PROMPT
Once the pictures are set aside, transcribe the remaining data exactly.

Start of Block

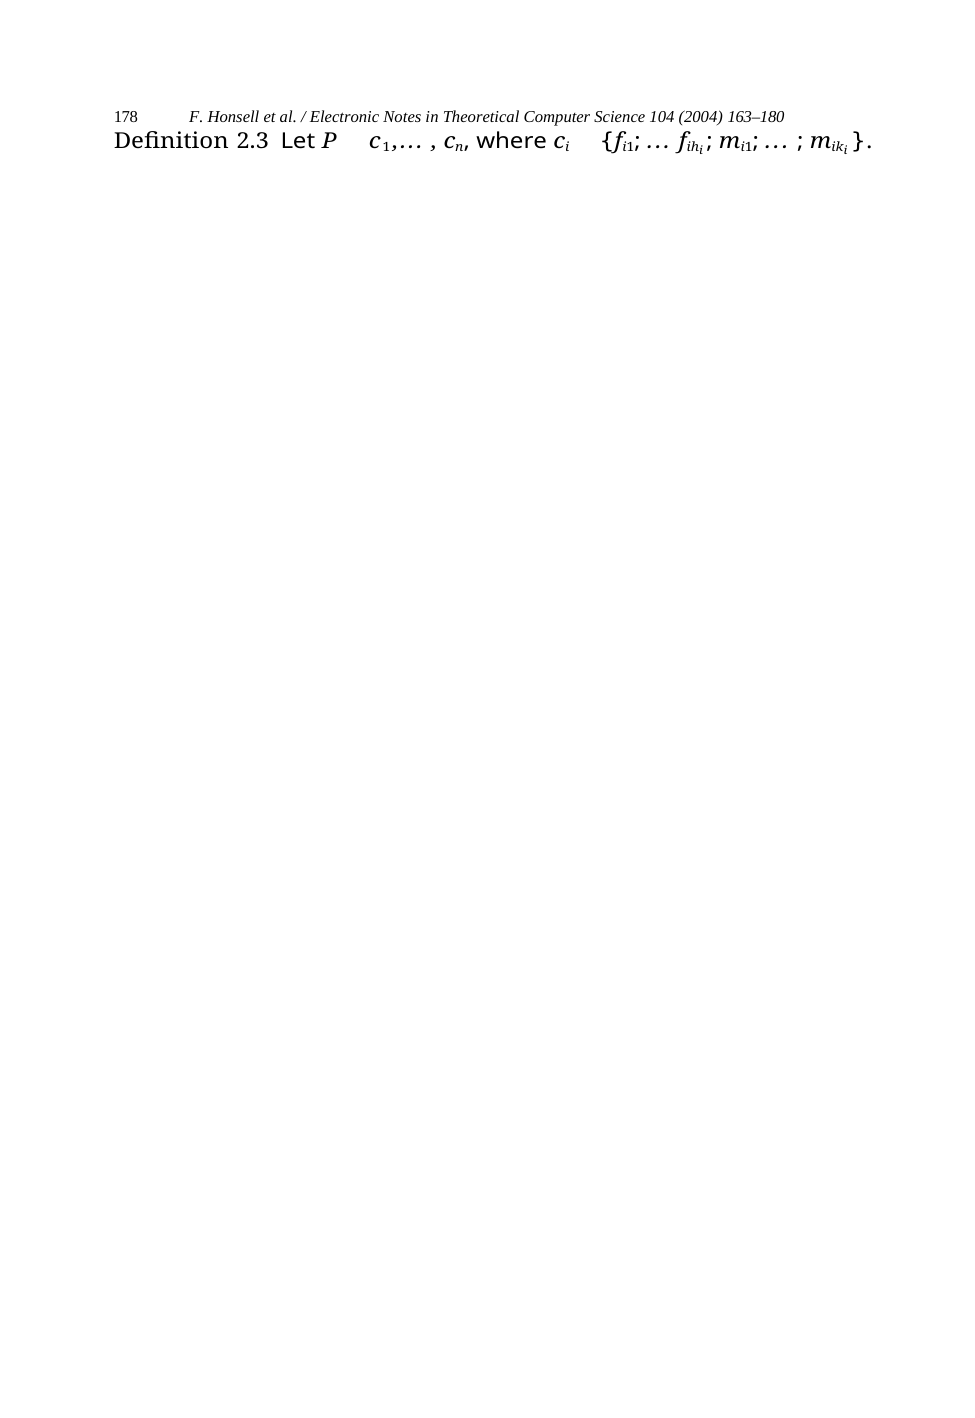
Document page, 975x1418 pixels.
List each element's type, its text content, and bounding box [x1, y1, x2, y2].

text Definition 2.3 Let P c1,... , cn, where ci {fi1; ... fihi ; mi1; ... ; miki }. [113, 125, 896, 157]
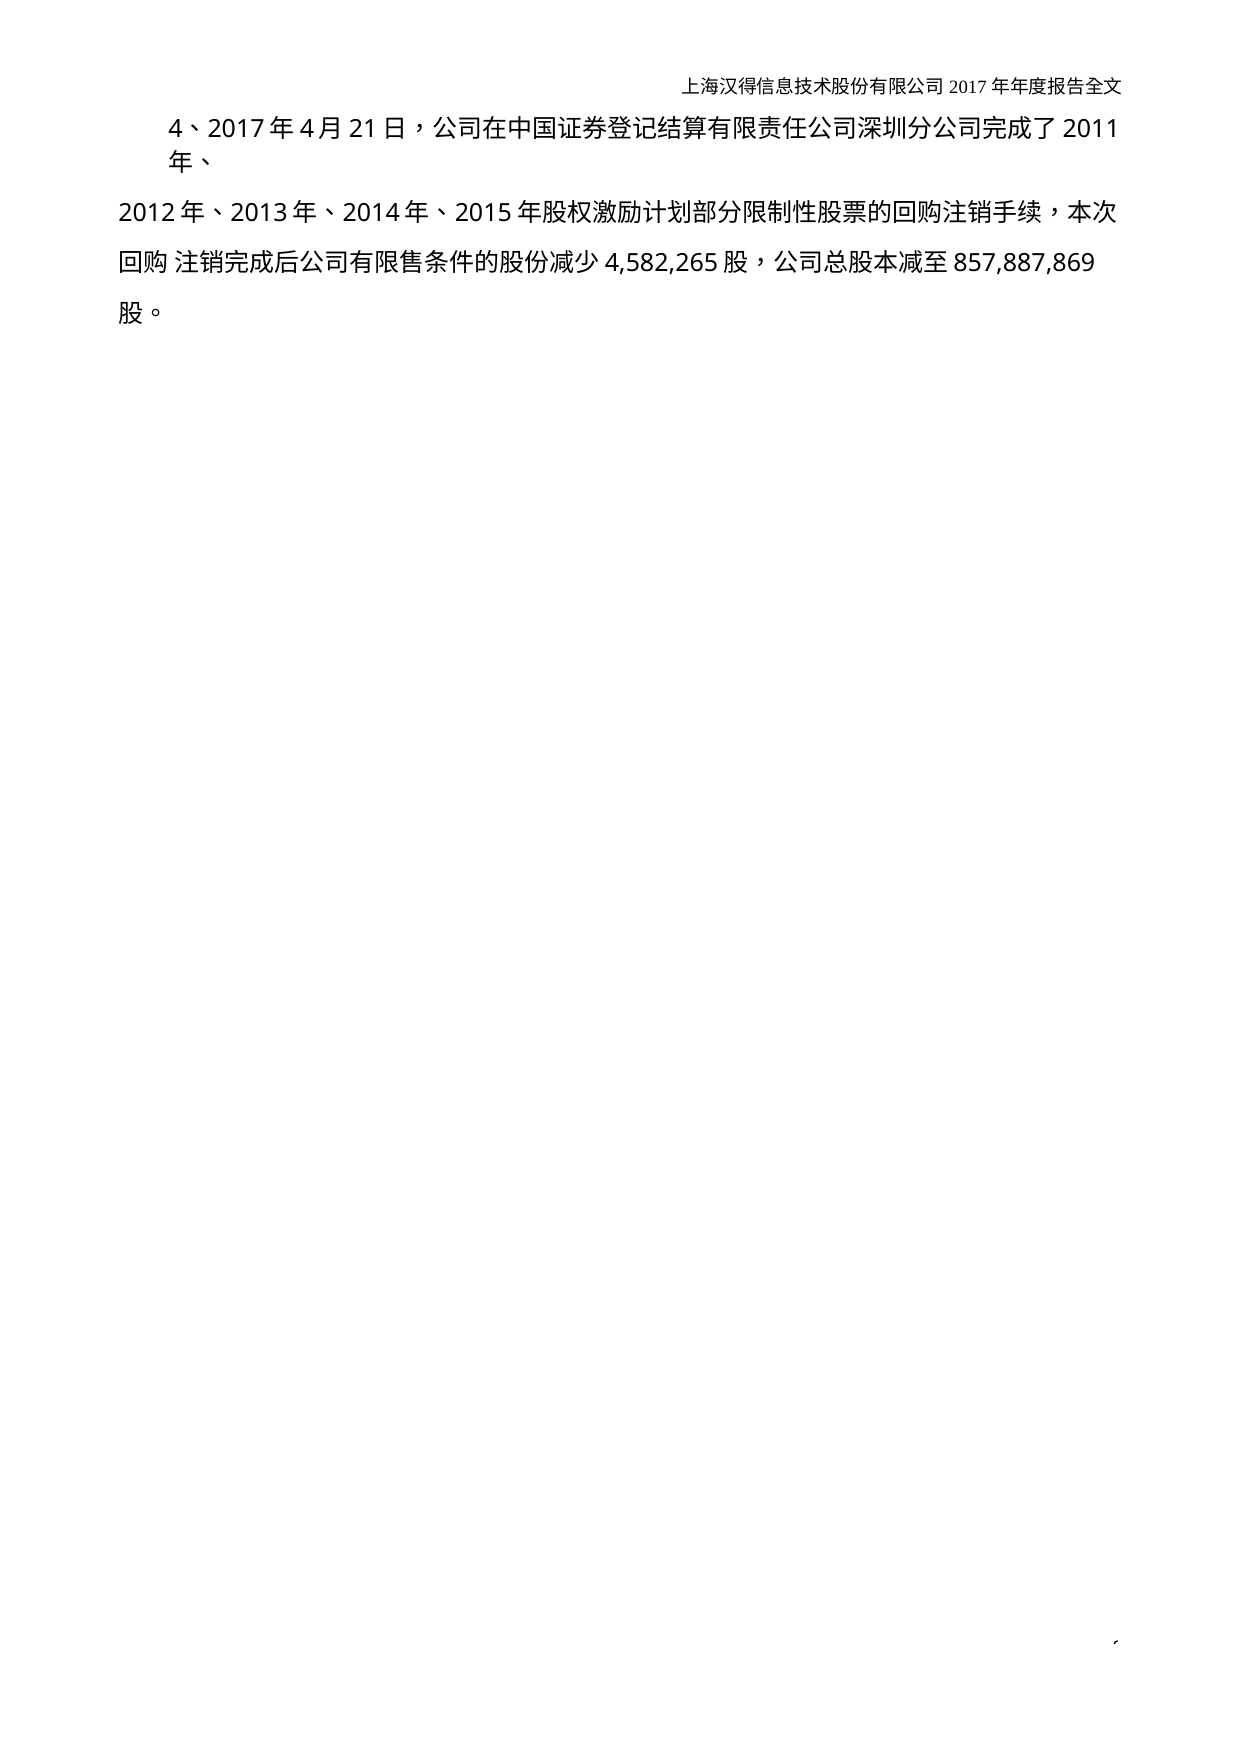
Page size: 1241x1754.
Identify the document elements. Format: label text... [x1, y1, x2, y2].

End of Block

COMPLETED EXERCISE
Document page, 975x1418 pixels.
List each element's type, its text content, and bounding box [x1, y1, x2, y2].

text Definition 2.3 Let P c1,... , cn, where ci {fi1; ... fihi ; mi1; ... ; miki }. [113, 125, 896, 157]
Page size: 1241x1754.
Identify the document elements. Format: label text... [x1, y1, x2, y2].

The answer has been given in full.